**DATASET RECORDS**
--- START ---

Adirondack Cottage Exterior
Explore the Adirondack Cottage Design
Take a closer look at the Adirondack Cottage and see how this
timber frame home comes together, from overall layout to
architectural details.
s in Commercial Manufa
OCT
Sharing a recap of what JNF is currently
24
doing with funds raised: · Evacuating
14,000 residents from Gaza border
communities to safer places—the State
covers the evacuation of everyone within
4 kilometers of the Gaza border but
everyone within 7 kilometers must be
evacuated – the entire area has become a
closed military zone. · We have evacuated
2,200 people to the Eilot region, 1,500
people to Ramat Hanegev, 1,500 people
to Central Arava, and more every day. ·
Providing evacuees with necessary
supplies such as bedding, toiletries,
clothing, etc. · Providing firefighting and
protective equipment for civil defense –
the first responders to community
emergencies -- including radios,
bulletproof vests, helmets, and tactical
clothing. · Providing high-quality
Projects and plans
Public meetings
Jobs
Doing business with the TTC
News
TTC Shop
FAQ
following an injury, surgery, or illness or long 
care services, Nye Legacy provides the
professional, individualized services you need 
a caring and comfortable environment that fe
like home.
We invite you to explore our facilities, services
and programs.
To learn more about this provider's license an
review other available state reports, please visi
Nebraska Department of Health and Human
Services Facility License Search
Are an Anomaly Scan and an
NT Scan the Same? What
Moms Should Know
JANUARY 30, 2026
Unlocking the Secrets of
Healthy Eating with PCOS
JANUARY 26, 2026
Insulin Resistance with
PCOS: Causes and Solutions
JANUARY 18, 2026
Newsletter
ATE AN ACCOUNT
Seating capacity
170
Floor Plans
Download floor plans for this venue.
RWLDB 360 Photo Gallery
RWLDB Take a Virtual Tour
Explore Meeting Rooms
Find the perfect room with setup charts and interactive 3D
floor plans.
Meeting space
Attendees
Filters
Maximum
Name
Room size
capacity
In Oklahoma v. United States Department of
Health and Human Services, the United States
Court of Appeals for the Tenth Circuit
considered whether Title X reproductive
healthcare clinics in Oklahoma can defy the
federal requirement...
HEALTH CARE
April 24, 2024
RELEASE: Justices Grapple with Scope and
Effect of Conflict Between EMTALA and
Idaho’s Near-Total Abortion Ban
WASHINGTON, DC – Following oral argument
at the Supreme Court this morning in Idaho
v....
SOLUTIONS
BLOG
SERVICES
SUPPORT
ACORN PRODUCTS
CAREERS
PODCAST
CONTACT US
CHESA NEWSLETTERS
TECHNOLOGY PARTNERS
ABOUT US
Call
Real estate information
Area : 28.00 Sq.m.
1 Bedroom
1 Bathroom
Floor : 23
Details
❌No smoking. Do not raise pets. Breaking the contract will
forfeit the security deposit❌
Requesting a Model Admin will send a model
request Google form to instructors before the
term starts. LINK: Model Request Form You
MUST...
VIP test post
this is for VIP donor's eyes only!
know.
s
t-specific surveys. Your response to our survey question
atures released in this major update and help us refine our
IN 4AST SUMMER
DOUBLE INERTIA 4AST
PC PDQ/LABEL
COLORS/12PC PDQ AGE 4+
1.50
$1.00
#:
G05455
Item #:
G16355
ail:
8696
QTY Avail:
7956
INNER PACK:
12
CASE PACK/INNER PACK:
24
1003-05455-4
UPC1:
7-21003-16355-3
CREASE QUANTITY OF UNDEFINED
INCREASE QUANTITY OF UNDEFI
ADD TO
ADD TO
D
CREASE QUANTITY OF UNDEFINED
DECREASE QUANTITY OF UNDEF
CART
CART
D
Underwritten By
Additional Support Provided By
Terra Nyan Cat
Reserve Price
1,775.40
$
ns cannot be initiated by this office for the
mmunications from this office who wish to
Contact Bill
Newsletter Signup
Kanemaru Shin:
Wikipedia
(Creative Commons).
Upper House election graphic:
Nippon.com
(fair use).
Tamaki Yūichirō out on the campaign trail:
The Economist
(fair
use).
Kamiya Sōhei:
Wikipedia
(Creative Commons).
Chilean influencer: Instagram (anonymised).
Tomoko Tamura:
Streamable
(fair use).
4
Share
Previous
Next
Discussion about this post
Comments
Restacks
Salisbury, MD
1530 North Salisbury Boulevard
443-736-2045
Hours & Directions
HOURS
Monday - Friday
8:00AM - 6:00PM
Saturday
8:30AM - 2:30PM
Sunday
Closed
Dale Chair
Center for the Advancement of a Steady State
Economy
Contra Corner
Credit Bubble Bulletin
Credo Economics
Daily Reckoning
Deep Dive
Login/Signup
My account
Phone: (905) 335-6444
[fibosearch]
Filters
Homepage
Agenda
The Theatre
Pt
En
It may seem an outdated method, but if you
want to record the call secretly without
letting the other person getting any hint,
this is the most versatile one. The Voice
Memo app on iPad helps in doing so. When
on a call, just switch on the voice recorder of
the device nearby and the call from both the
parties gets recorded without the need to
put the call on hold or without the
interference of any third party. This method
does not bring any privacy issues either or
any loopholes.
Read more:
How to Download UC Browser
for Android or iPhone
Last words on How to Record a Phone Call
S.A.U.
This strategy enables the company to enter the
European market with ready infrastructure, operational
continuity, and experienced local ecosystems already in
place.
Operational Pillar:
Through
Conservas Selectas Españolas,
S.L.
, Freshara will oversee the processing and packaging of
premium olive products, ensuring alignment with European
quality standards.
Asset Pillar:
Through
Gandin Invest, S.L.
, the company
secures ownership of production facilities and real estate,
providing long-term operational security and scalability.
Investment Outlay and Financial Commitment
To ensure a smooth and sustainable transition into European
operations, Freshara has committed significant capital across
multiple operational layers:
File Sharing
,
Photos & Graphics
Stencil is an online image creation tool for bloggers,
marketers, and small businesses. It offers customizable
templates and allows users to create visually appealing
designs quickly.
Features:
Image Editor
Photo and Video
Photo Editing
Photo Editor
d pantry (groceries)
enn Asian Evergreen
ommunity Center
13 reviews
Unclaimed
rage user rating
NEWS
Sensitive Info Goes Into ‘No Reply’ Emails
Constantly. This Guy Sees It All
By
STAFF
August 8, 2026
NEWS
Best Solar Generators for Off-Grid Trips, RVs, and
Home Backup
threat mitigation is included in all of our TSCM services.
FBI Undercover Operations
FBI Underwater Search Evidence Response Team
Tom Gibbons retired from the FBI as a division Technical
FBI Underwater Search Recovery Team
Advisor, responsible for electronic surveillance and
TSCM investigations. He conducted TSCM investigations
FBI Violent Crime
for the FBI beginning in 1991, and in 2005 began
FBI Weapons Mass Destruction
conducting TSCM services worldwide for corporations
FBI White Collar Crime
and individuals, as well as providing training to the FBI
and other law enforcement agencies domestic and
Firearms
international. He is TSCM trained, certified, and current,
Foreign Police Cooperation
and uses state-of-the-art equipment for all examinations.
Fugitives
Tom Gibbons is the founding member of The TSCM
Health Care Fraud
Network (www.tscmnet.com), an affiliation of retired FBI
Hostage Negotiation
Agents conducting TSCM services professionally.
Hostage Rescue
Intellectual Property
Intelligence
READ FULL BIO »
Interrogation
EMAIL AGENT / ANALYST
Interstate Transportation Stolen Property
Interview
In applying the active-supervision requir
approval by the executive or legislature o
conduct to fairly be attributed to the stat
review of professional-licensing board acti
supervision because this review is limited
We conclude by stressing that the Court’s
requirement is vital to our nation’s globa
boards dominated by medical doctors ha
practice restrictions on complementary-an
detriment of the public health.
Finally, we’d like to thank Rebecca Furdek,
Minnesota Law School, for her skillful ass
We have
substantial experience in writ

--- END ---

**WORK REQUIRED**
The answer should consist of every line from the listing above that includes the word "need".

**FINISHED EXERCISE**
professional, individualized services you need 
parties gets recorded without the need to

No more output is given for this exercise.